Give every line of the rows below as a JSON list of strings, one string per line, with blank lines left out.

┌──

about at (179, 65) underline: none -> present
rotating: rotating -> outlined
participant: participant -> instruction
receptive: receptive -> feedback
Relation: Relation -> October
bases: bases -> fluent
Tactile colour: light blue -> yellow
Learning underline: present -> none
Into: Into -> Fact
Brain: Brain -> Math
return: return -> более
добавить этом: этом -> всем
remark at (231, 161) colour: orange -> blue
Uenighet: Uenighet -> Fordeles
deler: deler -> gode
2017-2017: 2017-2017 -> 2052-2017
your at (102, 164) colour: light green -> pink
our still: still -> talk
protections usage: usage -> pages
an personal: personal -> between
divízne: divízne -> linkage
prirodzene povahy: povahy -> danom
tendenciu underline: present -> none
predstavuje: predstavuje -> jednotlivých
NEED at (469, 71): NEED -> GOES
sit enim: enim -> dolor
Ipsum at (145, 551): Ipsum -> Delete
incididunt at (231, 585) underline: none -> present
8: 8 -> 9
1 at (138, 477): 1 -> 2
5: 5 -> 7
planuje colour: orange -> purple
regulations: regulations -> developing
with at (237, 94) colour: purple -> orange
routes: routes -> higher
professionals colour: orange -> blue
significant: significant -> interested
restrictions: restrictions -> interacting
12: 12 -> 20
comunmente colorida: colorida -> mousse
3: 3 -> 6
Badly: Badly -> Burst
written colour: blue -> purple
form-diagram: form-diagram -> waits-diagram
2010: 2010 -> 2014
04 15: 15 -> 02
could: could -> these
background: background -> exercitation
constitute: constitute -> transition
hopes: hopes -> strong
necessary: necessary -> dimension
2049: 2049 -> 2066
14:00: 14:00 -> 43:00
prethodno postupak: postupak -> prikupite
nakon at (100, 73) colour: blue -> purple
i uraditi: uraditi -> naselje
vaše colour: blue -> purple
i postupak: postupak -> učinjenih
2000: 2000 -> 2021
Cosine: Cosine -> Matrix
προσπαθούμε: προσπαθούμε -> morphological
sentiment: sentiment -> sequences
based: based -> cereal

└──

» IN RESPONSE:
[
  "about at (179, 65) underline: none -> present",
  "rotating: rotating -> outlined",
  "participant: participant -> instruction",
  "receptive: receptive -> feedback",
  "Relation: Relation -> October",
  "bases: bases -> fluent",
  "Tactile colour: light blue -> yellow",
  "Learning underline: present -> none",
  "Into: Into -> Fact",
  "Brain: Brain -> Math",
  "return: return -> более",
  "добавить этом: этом -> всем",
  "remark at (231, 161) colour: orange -> blue",
  "Uenighet: Uenighet -> Fordeles",
  "deler: deler -> gode",
  "2017-2017: 2017-2017 -> 2052-2017",
  "your at (102, 164) colour: light green -> pink",
  "our still: still -> talk",
  "protections usage: usage -> pages",
  "an personal: personal -> between",
  "divízne: divízne -> linkage",
  "prirodzene povahy: povahy -> danom",
  "tendenciu underline: present -> none",
  "predstavuje: predstavuje -> jednotlivých",
  "NEED at (469, 71): NEED -> GOES",
  "sit enim: enim -> dolor",
  "Ipsum at (145, 551): Ipsum -> Delete",
  "incididunt at (231, 585) underline: none -> present",
  "8: 8 -> 9",
  "1 at (138, 477): 1 -> 2",
  "5: 5 -> 7",
  "planuje colour: orange -> purple",
  "regulations: regulations -> developing",
  "with at (237, 94) colour: purple -> orange",
  "routes: routes -> higher",
  "professionals colour: orange -> blue",
  "significant: significant -> interested",
  "restrictions: restrictions -> interacting",
  "12: 12 -> 20",
  "comunmente colorida: colorida -> mousse",
  "3: 3 -> 6",
  "Badly: Badly -> Burst",
  "written colour: blue -> purple",
  "form-diagram: form-diagram -> waits-diagram",
  "2010: 2010 -> 2014",
  "04 15: 15 -> 02",
  "could: could -> these",
  "background: background -> exercitation",
  "constitute: constitute -> transition",
  "hopes: hopes -> strong",
  "necessary: necessary -> dimension",
  "2049: 2049 -> 2066",
  "14:00: 14:00 -> 43:00",
  "prethodno postupak: postupak -> prikupite",
  "nakon at (100, 73) colour: blue -> purple",
  "i uraditi: uraditi -> naselje",
  "vaše colour: blue -> purple",
  "i postupak: postupak -> učinjenih",
  "2000: 2000 -> 2021",
  "Cosine: Cosine -> Matrix",
  "προσπαθούμε: προσπαθούμε -> morphological",
  "sentiment: sentiment -> sequences",
  "based: based -> cereal"
]